Joseph Cox was born (probably) in Westchester County, NY on November 15, 1785 and died in nearby Wheatland, NY on March 18, 1863. He is buried in Garbuttsville Cemetery, near Wheatland.
The Cox family is one of the most prolific colonial families of the United States. Their genealogy has been recorded in detail in a 1912 bool “The Cox Family in America.”

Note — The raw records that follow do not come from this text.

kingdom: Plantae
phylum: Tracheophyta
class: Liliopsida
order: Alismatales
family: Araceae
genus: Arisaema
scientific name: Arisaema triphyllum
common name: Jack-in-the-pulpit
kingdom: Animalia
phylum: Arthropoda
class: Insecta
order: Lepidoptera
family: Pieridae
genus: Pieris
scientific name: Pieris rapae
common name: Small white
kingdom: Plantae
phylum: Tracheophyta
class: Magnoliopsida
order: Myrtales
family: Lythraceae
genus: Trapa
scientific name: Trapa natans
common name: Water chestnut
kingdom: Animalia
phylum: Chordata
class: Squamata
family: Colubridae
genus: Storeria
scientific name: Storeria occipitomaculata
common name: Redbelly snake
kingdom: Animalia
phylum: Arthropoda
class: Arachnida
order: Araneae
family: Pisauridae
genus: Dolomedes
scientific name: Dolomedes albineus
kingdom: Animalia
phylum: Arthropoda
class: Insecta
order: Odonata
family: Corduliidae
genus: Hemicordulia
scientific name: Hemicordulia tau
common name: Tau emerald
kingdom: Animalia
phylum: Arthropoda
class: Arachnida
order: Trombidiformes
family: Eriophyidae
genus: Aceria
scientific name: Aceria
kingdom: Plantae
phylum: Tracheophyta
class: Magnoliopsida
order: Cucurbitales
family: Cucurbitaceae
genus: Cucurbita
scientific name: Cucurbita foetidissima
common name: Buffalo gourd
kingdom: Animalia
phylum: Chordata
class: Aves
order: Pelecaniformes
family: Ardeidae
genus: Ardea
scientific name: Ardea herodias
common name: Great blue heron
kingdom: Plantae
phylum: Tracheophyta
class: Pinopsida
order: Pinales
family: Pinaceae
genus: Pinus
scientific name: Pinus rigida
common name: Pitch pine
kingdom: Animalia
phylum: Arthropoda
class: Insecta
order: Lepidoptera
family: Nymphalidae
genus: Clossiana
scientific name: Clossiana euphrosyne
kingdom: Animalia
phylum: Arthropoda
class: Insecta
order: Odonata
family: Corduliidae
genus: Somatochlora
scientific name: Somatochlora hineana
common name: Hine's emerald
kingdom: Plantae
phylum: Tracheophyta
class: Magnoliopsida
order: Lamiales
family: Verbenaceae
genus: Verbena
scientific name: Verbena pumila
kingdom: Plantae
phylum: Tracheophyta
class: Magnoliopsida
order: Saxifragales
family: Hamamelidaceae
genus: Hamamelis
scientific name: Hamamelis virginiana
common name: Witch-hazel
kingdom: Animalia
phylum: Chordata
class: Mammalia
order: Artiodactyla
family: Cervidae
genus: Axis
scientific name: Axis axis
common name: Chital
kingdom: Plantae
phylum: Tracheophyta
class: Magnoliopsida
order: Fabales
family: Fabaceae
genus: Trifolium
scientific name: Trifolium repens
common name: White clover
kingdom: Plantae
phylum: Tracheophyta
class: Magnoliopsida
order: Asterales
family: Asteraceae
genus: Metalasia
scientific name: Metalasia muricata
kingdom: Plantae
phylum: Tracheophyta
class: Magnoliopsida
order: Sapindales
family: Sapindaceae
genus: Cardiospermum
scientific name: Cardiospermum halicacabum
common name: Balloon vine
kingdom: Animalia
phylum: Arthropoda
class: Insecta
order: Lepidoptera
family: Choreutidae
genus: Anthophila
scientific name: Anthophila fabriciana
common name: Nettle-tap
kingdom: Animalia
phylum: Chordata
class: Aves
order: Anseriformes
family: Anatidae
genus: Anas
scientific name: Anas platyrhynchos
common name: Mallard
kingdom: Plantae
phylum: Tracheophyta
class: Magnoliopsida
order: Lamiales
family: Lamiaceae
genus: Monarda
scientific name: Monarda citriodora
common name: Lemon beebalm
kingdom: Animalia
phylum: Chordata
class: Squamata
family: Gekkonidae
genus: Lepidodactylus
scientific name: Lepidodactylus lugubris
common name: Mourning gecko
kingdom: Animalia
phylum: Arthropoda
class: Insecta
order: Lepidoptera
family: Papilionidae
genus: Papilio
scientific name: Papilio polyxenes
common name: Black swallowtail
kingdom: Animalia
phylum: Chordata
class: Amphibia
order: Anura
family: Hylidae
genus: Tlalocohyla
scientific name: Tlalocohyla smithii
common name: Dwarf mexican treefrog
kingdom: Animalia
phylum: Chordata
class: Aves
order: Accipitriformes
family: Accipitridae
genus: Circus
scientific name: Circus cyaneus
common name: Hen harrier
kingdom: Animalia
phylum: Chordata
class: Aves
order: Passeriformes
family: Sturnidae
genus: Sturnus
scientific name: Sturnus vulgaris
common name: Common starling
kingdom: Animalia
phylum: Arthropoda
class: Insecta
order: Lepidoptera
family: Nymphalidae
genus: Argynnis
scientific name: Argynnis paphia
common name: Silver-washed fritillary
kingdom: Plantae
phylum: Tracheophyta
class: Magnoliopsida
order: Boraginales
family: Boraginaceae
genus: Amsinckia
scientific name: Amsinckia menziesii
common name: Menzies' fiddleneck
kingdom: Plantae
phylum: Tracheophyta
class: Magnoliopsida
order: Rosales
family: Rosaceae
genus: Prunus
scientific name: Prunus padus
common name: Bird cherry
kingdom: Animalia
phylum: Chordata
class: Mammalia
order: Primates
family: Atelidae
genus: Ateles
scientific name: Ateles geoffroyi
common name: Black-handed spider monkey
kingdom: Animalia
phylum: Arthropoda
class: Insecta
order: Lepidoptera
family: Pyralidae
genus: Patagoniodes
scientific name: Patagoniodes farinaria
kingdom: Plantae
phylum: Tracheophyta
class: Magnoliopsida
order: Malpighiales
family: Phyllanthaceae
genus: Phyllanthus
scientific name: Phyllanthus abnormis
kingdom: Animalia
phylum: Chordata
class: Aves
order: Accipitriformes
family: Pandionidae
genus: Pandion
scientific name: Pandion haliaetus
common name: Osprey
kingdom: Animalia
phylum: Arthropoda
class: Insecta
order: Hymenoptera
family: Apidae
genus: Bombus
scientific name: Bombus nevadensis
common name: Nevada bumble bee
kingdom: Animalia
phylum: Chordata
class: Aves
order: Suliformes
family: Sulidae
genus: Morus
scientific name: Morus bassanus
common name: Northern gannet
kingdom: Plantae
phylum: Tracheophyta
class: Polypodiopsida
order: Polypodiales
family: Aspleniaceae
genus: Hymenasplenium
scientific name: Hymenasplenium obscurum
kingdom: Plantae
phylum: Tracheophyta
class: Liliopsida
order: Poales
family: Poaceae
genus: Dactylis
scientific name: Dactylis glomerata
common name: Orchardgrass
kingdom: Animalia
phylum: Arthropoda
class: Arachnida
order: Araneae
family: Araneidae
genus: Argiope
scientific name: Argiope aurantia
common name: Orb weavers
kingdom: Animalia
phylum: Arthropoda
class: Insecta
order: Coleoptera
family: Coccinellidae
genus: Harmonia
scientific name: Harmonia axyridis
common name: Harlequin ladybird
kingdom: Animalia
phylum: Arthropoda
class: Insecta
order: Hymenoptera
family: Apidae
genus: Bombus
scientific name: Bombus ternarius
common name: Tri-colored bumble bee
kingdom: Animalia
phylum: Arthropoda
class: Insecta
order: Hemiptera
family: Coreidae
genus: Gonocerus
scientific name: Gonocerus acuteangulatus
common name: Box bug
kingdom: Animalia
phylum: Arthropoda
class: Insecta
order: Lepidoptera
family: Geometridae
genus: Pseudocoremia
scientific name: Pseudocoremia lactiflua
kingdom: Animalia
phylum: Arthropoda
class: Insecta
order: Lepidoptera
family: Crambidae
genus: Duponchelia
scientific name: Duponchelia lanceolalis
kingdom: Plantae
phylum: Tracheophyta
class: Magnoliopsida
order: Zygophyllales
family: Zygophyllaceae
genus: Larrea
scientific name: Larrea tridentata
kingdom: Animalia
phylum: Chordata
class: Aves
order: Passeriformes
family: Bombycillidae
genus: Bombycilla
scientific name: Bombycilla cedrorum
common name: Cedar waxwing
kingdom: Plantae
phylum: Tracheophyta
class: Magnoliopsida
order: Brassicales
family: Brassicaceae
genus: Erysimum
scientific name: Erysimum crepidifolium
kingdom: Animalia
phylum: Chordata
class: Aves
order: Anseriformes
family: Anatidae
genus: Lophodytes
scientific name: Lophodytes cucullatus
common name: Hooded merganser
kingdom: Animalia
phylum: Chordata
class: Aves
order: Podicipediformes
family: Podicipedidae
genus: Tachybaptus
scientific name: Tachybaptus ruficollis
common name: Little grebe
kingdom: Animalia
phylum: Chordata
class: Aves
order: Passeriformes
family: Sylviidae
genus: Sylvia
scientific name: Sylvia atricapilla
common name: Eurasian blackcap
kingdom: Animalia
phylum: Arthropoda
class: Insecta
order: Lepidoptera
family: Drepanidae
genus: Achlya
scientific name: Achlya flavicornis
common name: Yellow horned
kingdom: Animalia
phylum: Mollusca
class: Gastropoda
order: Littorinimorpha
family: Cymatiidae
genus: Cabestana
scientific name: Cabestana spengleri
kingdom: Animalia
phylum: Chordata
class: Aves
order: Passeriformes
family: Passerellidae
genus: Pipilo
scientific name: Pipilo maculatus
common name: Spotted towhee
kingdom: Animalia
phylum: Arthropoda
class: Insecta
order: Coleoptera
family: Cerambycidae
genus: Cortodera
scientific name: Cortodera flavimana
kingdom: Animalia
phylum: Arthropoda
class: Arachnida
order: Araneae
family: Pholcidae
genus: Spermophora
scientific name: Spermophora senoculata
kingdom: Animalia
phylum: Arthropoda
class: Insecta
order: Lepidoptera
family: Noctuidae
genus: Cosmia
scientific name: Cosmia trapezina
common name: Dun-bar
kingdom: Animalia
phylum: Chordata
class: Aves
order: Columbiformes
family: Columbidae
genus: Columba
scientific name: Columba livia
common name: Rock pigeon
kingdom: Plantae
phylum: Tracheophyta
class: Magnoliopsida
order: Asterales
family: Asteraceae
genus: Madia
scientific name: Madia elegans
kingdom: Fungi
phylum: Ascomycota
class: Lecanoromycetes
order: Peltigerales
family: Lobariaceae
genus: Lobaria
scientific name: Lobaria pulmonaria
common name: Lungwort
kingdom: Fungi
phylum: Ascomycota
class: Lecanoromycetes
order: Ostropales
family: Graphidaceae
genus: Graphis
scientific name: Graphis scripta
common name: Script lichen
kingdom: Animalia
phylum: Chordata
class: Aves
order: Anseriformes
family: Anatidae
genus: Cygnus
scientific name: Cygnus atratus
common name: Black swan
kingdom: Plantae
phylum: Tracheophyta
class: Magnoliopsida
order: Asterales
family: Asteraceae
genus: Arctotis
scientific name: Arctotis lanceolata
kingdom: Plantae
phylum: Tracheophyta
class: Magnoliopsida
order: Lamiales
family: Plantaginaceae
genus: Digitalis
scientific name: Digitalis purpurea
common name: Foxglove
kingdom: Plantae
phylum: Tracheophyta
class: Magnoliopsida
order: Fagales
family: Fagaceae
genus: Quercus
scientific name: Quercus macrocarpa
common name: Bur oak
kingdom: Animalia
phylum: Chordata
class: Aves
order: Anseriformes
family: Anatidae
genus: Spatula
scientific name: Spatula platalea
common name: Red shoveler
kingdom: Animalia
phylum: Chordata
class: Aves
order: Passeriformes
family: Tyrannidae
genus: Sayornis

An excerpt about Joseph Cox reads:
Early in 1804, when Joseph was in his nineteenth year, accompanied by his brother Isaac, a year younger, he migrated from Saratoga Co. to what became in 1821 the Town of Wheatland, Monroe Co., but was then a part of the new Genesee Co., which included all of the State west of that Genesee River. They came in the late winter, in the old fashioned long sleigh, turning the box up on edge at night, and sleeping in it before the fire, which served secondarily to warm them, but primarily to keep the wolves away. Their descendants may well reflect on this migration over the roads that were little more than trails, as they now motor over the highways with no greater danger than a fine for overspeeding. Joseph’s father and family came on later. The brothers had jointly owned a farm in Saratoga Co. and both soon became large landowners in Wheatland. In 1820, Joseph established a ferry across the Genesee River at the point where the road from Wheatland to Rush now crosses that stream. In 1836, Joseph Cox and Thomas Halstead took the contract to construct a canal from Scottsville to the Genesee River, by which the Scottsville mills could ship flour in bulk to Rochester, or through the Erie Canal to tidewater. In 1838, he sold his farm of 282 acres, reserving the graveyard (Friends Burial ground) and he and his brother Isaac purchased the mill in Scottsville of Abraham Hanford. They operated it for ten years and sold it to Samuel Scofield and Samuel Wood, who soon resold it to William H. Hanford. Joseph was said to greatly resemble George Washington in face figure and appearance and was prominent in the community and in the Quaker meeting. He was disowned 1824 by Farming ton M. M. which then had jurisdiction over this territory for marrying out of good order, but Chloe [his wife] was retained a member on her acknowledgment of the fault. He was reinstated by Rochester M. M. 1832 In 1828 he contributed liberally to the building of the Methodist Church in Scottsville. After the death of his first wife, his regret at having no likeness of her led him to have painted his own portrait and those of his children, and probably of his second wife.